[Collected data]
§

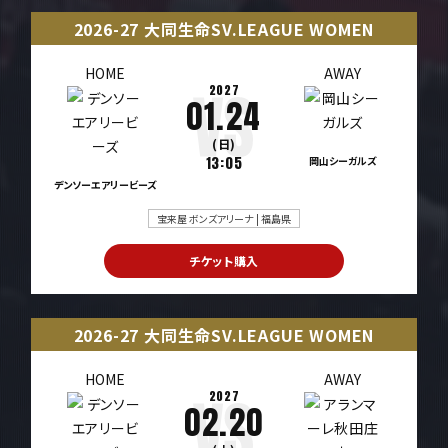
2026-27 大同生命SV.LEAGUE WOMEN
HOME
AWAY
2027
01.24
(日)
13:05
岡山シーガルズ
デンソーエアリービーズ
宝来屋 ボンズアリーナ | 福島県
チケット購入
2026-27 大同生命SV.LEAGUE WOMEN
HOME
AWAY
2027
02.20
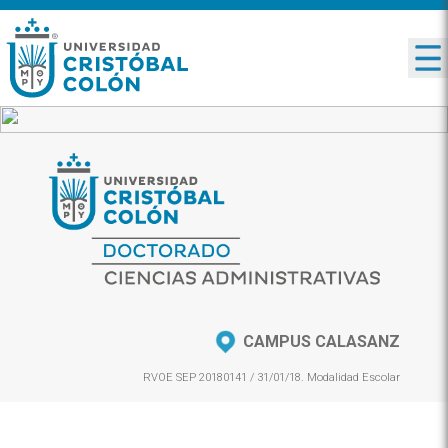
CAMPUS CALASANZ
RVOE SEP 20180141 / 31/01/18. Modalidad Escolar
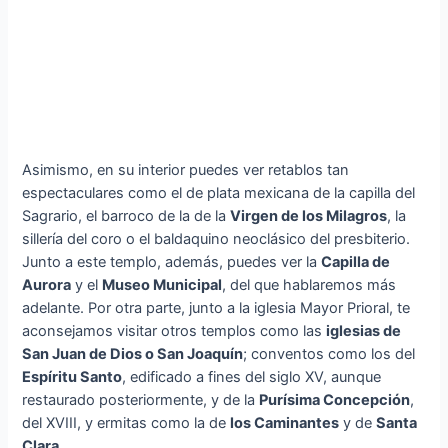
Asimismo, en su interior puedes ver retablos tan
espectaculares como el de plata mexicana de la capilla del
Sagrario, el barroco de la de la
Virgen de los Milagros
, la
sillería del coro o el baldaquino neoclásico del presbiterio.
Junto a este templo, además, puedes ver la
Capilla de
Aurora
y el
Museo Municipal
, del que hablaremos más
adelante. Por otra parte, junto a la iglesia Mayor Prioral, te
aconsejamos visitar otros templos como las
iglesias de
San Juan de Dios o San Joaquín
; conventos como los del
Espíritu Santo
, edificado a fines del siglo XV, aunque
restaurado posteriormente, y de la
Purísima Concepción
,
del XVIII, y ermitas como la de
los Caminantes
y de
Santa
Clara
.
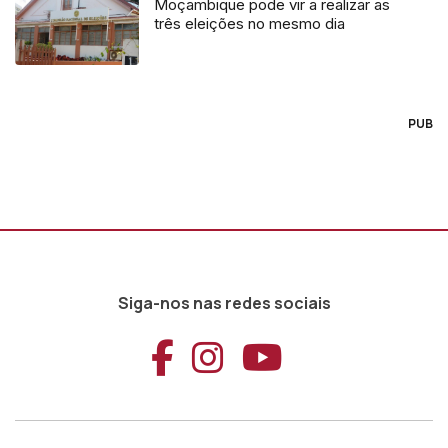
Moçambique pode vir a realizar as
três eleições no mesmo dia
PUB
Siga-nos nas redes sociais
Aceder ao Faceb
Aceder ao Ins
Aceder ao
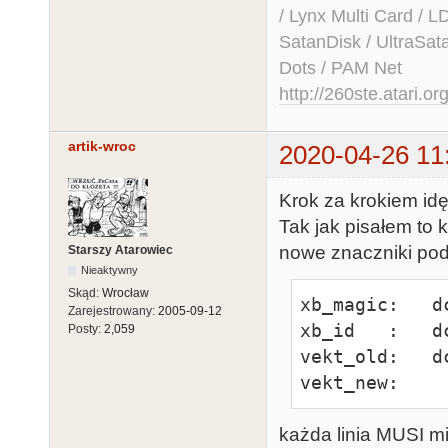
/ Lynx Multi Card /
SatanDisk / UltraSat
Dots / PAM Net
http://260ste.atari.or
artik-wroc
2020-04-26 11
Krok za krokiem idę
Tak jak pisałem to 
nowe znaczniki po
Starszy Atarowiec
Nieaktywny
Skąd:
Wrocław
xb_magic:   dc
Zarejestrowany:
2005-09-12
xb_id   :   d
Posty:
2,059
vekt_old:   d
vekt_new:
każda linia MUSI mi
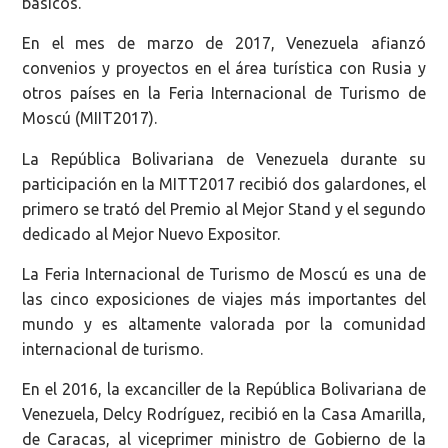
básicos.
En el mes de marzo de 2017, Venezuela afianzó
convenios y proyectos en el área turística con Rusia y
otros países en la Feria Internacional de Turismo de
Moscú (MIIT2017).
La República Bolivariana de Venezuela durante su
participación en la MITT2017 recibió dos galardones, el
primero se trató del Premio al Mejor Stand y el segundo
dedicado al Mejor Nuevo Expositor.
La Feria Internacional de Turismo de Moscú es una de
las cinco exposiciones de viajes más importantes del
mundo y es altamente valorada por la comunidad
internacional de turismo.
En el 2016, la excanciller de la República Bolivariana de
Venezuela, Delcy Rodríguez, recibió en la Casa Amarilla,
de Caracas, al viceprimer ministro de Gobierno de la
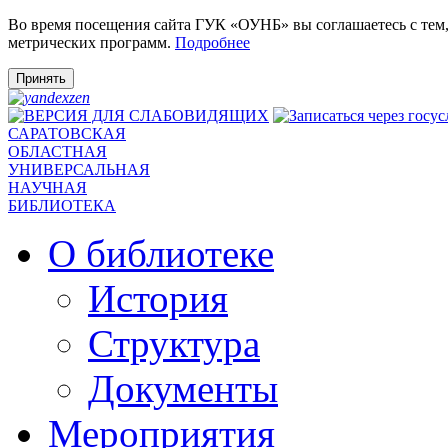
Во время посещения сайта ГУК «ОУНБ» вы соглашаетесь с тем
метрических программ.
Подробнее
Принять
САРАТОВСКАЯ
ОБЛАСТНАЯ
УНИВЕРСАЛЬНАЯ
НАУЧНАЯ
БИБЛИОТЕКА
О библиотеке
История
Структура
Документы
Мероприятия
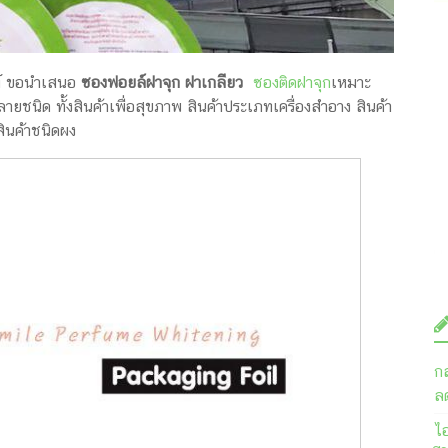
ฑ์ ขอนำเสนอ
ซองฟอยล์ฝาจุก ฝาเกลียว
ซองติดฝาจุก
เหมาะ
ยชนิด ทั้งสินค้าเพื่อสุขภาพ สินค้าประเภทเครื่องสำอาง สินค้า
ินค้าชนิดผง
ก
ลด
ไ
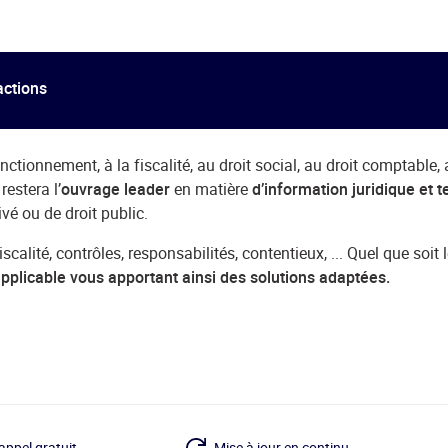
actions
nctionnement, à la fiscalité, au droit social, au droit comptable,
estera l’
ouvrage leader
en matière
d’information juridique et 
ivé ou de droit public.
scalité, contrôles, responsabilités, contentieux, ... Quel que soi
pplicable vous apportant ainsi des solutions adaptées.
appel gratuit
Mise à jour en continu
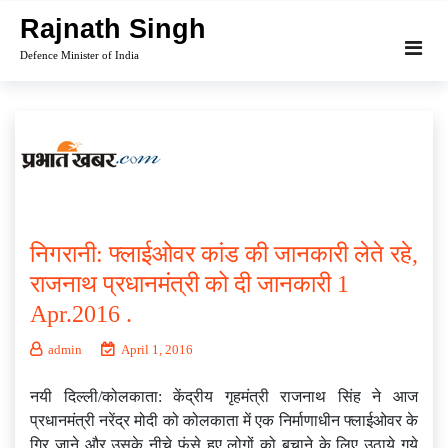
Skip
Rajnath Singh
to
Defence Minister of India
content
निगरानी: फ्लाईओवर कांड की जानकारी लेते रहे,
राजनाथ प्रधानमंत्री को दी जानकारी 1
Apr.2016 .
admin
April 1, 2016
नयी दिल्ली‍/कोलकाता: केंद्रीय गृहमंत्री राजनाथ सिंह ने आज
प्रधानमंत्री नरेंद्र मोदी को कोलकाता में एक निर्माणाधीन फ्लाईओवर के
गिर जाने और उसके नीचे फंसे हुए लोगों को बचाने के लिए उठाये गये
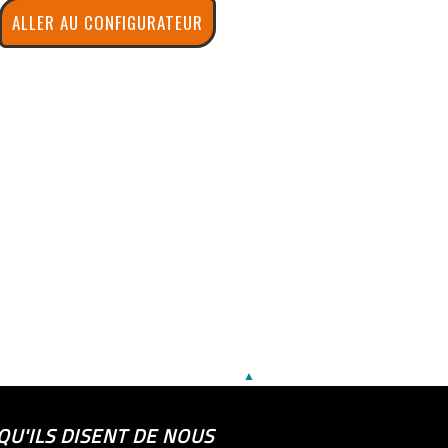
ALLER AU CONFIGURATEUR
▲
QU'ILS DISENT DE NOUS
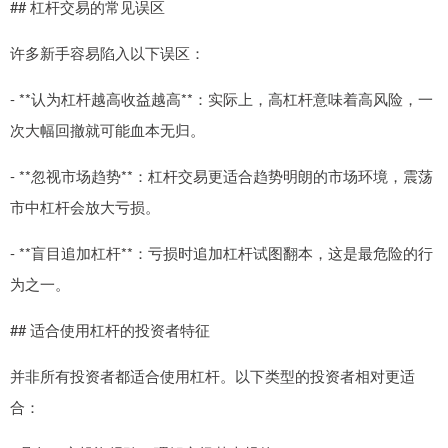
## 杠杆交易的常见误区
许多新手容易陷入以下误区：
- **认为杠杆越高收益越高**：实际上，高杠杆意味着高风险，一
次大幅回撤就可能血本无归。
- **忽视市场趋势**：杠杆交易更适合趋势明朗的市场环境，震荡
市中杠杆会放大亏损。
- **盲目追加杠杆**：亏损时追加杠杆试图翻本，这是最危险的行
为之一。
## 适合使用杠杆的投资者特征
并非所有投资者都适合使用杠杆。以下类型的投资者相对更适
合：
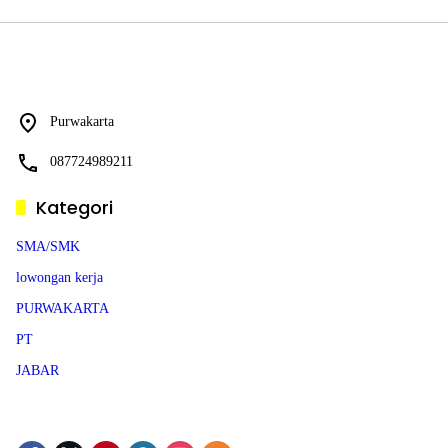
Purwakarta
087724989211
Kategori
SMA/SMK
lowongan kerja
PURWAKARTA
PT
JABAR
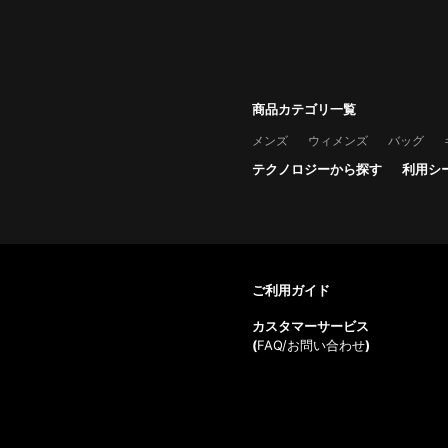
商品カテゴリ一覧
メンズ
ウィメンズ
バッグ
テクノロジーから探す
利用シ
ご利用ガイド
カスタマーサービス
(
FAQ/お問い合わせ
)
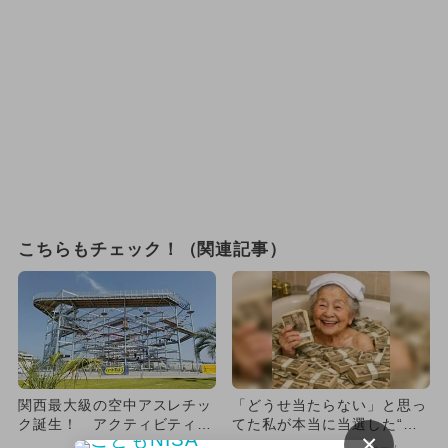
こちらもチェック！（関連記事）
関西最大級の空中アスレチッ
「どうせ当たらない」と思っ
ク誕生！ アクティビティは
てた私が本当に当選した“買
×
100以上
い方”がこれ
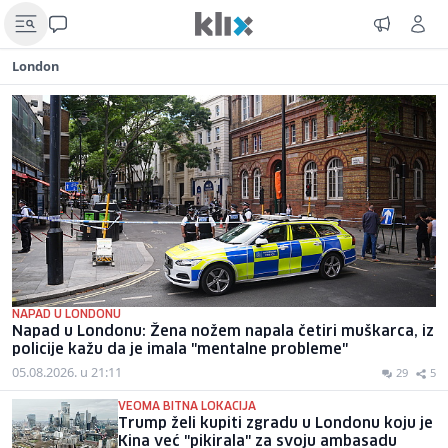
London
NAPAD U LONDONU
Napad u Londonu: Žena nožem napala četiri muškarca, iz
policije kažu da je imala "mentalne probleme"
05.08.2026. u 21:11
29
5
VEOMA BITNA LOKACIJA
Trump želi kupiti zgradu u Londonu koju je
Kina već "pikirala" za svoju ambasadu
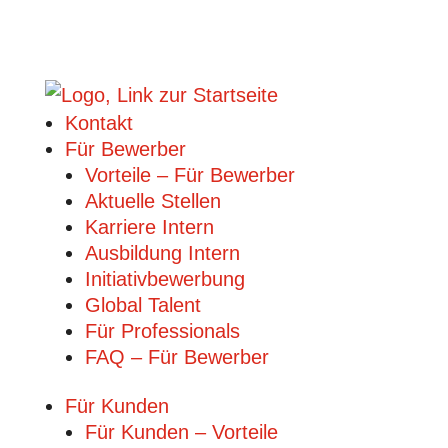
Kontakt
Für Bewerber
Vorteile – Für Bewerber
Aktuelle Stellen
Karriere Intern
Ausbildung Intern
Initiativbewerbung
Global Talent
Für Professionals
FAQ – Für Bewerber
Für Kunden
Für Kunden – Vorteile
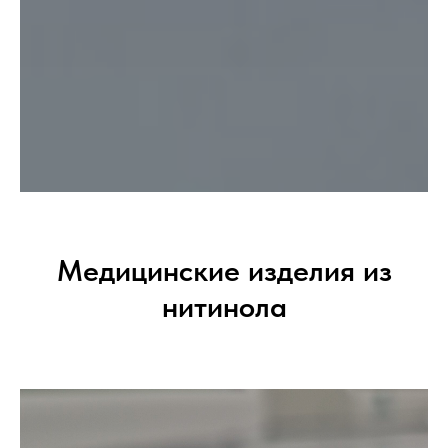
Медицинские изделия из
нитинола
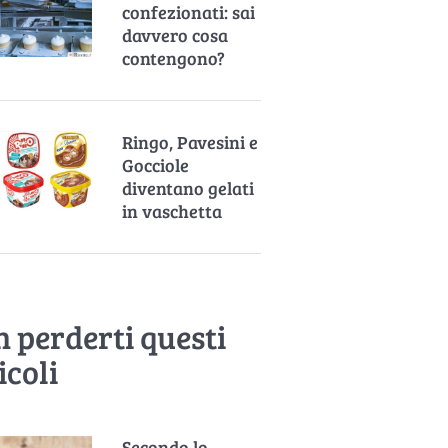
confezionati: sai
davvero cosa
contengono?
Ringo, Pavesini e
Gocciole
diventano gelati
in vaschetta
 perderti questi
icoli
Secondo lo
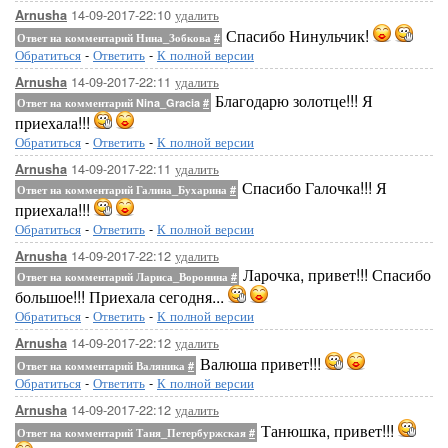
14-09-2017-22:10
удалить
Arnusha
Спасибо Нинульчик!
Ответ на комментарий Нина_Зобкова
#
Обратиться
-
Ответить
-
К полной версии
14-09-2017-22:11
удалить
Arnusha
Благодарю золотце!!! Я
Ответ на комментарий Nina_Gracia
#
приехала!!!
Обратиться
-
Ответить
-
К полной версии
14-09-2017-22:11
удалить
Arnusha
Спасибо Галочка!!! Я
Ответ на комментарий Галина_Бухарина
#
приехала!!!
Обратиться
-
Ответить
-
К полной версии
14-09-2017-22:12
удалить
Arnusha
Ларочка, привет!!! Спасибо
Ответ на комментарий Лариса_Воронина
#
большое!!! Приехала сегодня...
Обратиться
-
Ответить
-
К полной версии
14-09-2017-22:12
удалить
Arnusha
Валюша привет!!!
Ответ на комментарий Валяника
#
Обратиться
-
Ответить
-
К полной версии
14-09-2017-22:12
удалить
Arnusha
Танюшка, привет!!!
Ответ на комментарий Таня_Петербуржская
#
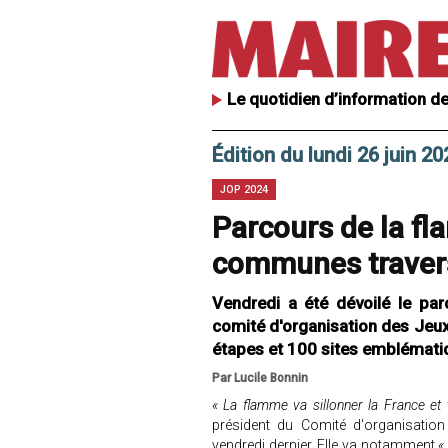
Le quotidien d’information de
Édition du lundi 26 juin 20
JOP 2024
Parcours de la f
communes traversé
Vendredi a été dévoilé le pa
comité d'organisation des Jeux
étapes et 100 sites emblémati
Par Lucile Bonnin
« La flamme va sillonner la France et 
président du Comité d'organisatio
vendredi dernier. Elle va notamment
«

§

## Activity
Please report each line of the data above that contains the word "Venezuela", copying each one in full.

## Response to the exercise
En el mes de marzo de 2017, Venezuela afianzó
La República Bolivariana de Venezuela durante su
Venezuela, Delcy Rodríguez, recibió en la Casa Amarilla,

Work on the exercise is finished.